No James?


#1

A Catholic friend and I last night somehow got on to people “cutting up” the BIble and she told me that none of the Protestants she’d ever met thought that James was divinely inspired, and none of them had it in their Bibles. I knew that Luther thought it was questionable, but in the experience I’ve had with Protestants of different denominations, James was considered Scripture, and when I went to a non-denominational Protestant school for a few years, we had James in our Bibles. I also own several different translations with the Protestant canon and IIRC, all of them have James.
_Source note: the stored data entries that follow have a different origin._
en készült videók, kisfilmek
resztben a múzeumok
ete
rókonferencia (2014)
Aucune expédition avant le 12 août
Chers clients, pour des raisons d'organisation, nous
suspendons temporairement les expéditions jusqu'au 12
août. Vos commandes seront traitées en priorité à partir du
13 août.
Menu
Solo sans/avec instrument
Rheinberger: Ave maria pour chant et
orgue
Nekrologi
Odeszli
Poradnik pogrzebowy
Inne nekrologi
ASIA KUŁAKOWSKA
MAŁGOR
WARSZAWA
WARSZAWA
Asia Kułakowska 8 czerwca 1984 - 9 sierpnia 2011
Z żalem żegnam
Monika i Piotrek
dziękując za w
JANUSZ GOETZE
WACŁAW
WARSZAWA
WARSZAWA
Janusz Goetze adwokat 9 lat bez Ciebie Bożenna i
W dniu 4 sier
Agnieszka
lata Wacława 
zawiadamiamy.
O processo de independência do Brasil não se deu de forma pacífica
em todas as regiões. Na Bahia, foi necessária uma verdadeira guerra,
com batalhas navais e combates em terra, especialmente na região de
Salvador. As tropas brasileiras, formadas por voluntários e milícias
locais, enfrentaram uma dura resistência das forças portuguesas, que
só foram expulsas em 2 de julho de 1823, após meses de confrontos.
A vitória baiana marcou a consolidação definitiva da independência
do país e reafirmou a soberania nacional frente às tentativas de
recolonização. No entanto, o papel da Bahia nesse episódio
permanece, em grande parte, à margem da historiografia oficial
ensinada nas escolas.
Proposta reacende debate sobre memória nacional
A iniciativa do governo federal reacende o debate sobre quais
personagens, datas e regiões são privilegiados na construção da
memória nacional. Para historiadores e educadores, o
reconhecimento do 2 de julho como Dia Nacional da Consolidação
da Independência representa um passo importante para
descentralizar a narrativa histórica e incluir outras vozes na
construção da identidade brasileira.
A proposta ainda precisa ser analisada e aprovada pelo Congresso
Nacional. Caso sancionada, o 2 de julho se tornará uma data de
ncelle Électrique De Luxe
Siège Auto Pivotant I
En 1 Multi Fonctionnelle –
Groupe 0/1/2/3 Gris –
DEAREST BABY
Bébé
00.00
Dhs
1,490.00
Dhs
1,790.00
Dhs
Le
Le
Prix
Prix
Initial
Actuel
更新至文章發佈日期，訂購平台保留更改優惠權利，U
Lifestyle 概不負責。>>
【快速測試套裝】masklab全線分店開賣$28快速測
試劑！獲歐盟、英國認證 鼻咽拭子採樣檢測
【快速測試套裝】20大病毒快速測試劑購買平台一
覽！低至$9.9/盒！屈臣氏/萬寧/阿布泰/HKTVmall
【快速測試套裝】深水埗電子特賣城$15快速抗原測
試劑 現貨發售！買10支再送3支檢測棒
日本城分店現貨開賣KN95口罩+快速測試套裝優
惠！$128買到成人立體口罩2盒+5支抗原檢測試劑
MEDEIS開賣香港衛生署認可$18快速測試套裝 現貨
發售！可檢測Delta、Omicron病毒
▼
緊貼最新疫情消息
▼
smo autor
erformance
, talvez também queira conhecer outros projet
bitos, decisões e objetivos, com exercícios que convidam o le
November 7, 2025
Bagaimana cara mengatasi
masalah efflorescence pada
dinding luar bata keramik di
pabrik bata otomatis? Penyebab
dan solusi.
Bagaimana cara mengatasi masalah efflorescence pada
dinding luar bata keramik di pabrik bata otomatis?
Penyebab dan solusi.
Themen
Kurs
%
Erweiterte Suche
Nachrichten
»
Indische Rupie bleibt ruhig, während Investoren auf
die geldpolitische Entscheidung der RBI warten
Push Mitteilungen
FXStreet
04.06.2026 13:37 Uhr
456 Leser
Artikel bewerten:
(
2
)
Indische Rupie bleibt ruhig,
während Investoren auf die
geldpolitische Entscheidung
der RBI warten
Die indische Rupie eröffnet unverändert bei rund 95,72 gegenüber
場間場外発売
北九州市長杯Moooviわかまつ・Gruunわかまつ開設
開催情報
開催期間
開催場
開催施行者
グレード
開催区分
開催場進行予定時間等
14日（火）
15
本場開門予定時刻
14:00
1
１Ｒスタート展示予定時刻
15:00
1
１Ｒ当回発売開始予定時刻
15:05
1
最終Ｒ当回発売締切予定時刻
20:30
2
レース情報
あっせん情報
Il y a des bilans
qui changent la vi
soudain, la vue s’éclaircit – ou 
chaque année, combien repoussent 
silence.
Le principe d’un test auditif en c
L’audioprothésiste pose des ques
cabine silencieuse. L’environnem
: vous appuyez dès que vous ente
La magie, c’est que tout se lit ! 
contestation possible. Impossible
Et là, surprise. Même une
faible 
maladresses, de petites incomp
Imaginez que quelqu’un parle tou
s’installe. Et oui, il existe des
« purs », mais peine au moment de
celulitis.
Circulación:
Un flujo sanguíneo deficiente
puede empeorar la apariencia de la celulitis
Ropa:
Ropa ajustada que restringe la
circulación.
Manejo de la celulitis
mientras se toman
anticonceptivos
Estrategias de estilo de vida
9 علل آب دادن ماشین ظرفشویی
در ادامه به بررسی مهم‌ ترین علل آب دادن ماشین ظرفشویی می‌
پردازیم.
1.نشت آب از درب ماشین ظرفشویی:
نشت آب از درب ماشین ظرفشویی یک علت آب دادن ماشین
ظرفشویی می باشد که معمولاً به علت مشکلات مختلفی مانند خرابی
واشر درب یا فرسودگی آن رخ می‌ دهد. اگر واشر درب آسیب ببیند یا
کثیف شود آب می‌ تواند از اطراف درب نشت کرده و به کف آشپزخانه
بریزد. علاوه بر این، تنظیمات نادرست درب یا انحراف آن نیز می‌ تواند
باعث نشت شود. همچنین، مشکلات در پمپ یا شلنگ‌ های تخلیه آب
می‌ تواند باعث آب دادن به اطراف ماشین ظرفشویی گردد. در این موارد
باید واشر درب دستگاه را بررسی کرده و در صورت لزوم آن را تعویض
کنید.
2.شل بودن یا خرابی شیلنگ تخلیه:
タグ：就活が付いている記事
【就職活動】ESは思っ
Protestants here: is she making **** up or do any of you not include it?


#2

I think your friend is pulling your leg. While Luther thought James was “an epistle of straw” because it didn’t fit his theology, no Protestant/non-Catholic Bible has ever cut out James. They do remove certain Old Testament texts but no books have ever been removed from the New Testament. If your friend persists, tell her to prove it. The burden of proof is on her. I personally have never met any Protestant/non-Catholic that had James removed.


#3

James belongs to a category of New Testament books classed as ‘antilegomena’, books of disputed apostolic origins. This is one of the main reasons that Luther was critical of the Book of James and proposed that it was out-of-character with the central message of the Gospel. His opinion of the book changed over the years. And, just as he questioned the canonicity of the Deuterocanonical Old Testament books but retained them in his translation of the OT, so also, he retained the ‘antilegomenae’ New Testament books albeit with reservations. See the following:

en.wikipedia.org/wiki/Antilegomena

Hope this clarifies things. I simply do not know of any contemporary Protestant denomination which publishes a Bible that excludes the Book of James or any other NT book.


#4

I’d say there’s been a surging evangelical interest in James. This may be because it is fairly difficult to deal with on some theological levels. But on “Reformation Sunday” I attended a “non-denominational” service with several bible-study-buddies of mine. The preacher went over the 5 Pillars of Protestantism (I coined that term): Sola Christo, Sola Fide, Sola Scriptura, Sola Gratia, sola Deo Gloria (in no particular order or correct spelling). He made some naughty remarks about the Catholic Church and then went straight into the Epistle of James and how important it is to our understanding of “Saving Faith.” It was an interesting lesson.
In any case, James not in the bible? Nah!